━━━ DATASET EXCERPTS ━━━

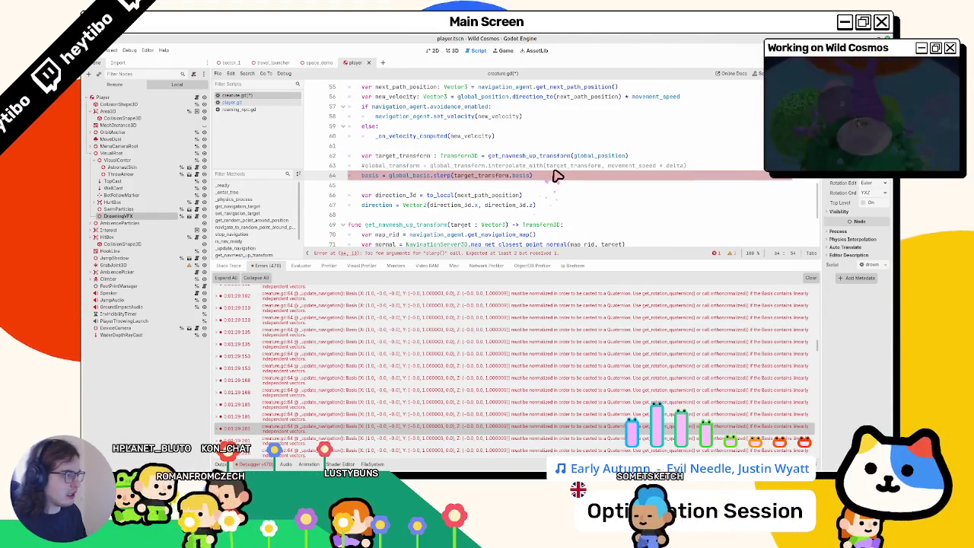
type(", mo")
key("Return")
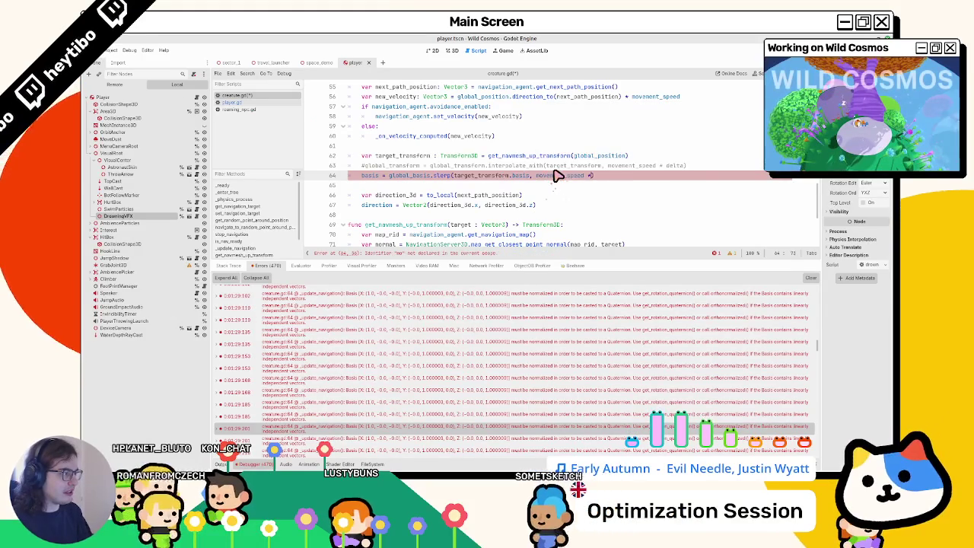
type("* delta")
key("alt+Tab")
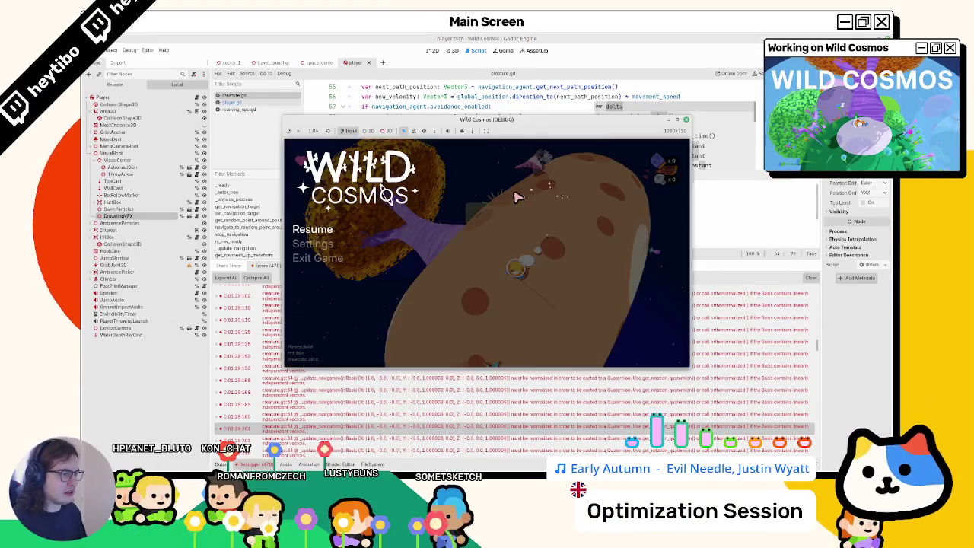
Resume and then stop the Wild Cosmos game, returning to the scripts with player.gd shown.
key("Escape")
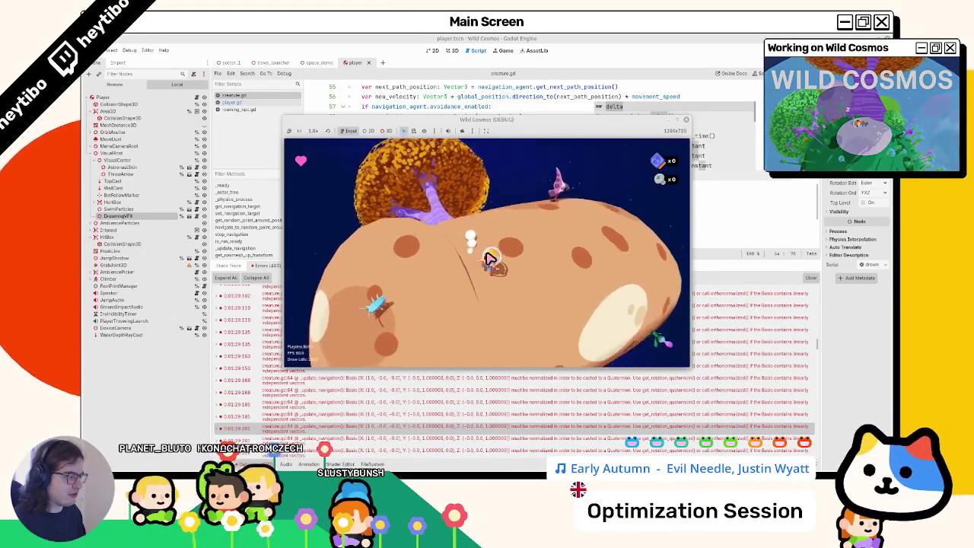
key("Escape")
key("alt+Tab")
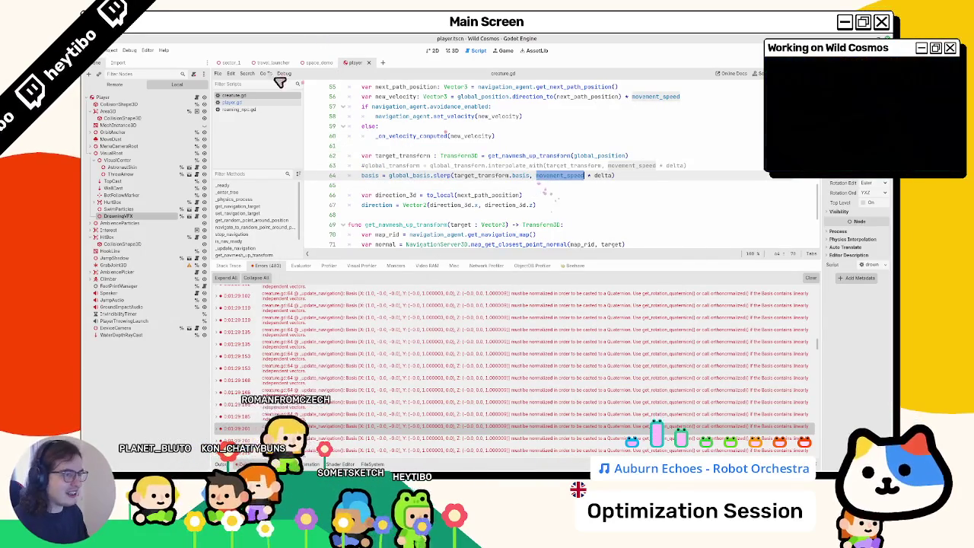
left_click(261, 103)
left_click(252, 95)
scroll(583, 202, "up", 10)
scroll(576, 221, "down", 14)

━━━

WORK ITEM → Return an exact copy of the data above, apart from any pictures.

WRITTEN SOLUTION →
type(", mo")
key("Return")
type("* delta")
key("alt+Tab")
Resume and then stop the Wild Cosmos game, returning to the scripts with player.gd shown.
key("Escape")
key("Escape")
key("alt+Tab")
left_click(261, 103)
left_click(252, 95)
scroll(583, 202, "up", 10)
scroll(576, 221, "down", 14)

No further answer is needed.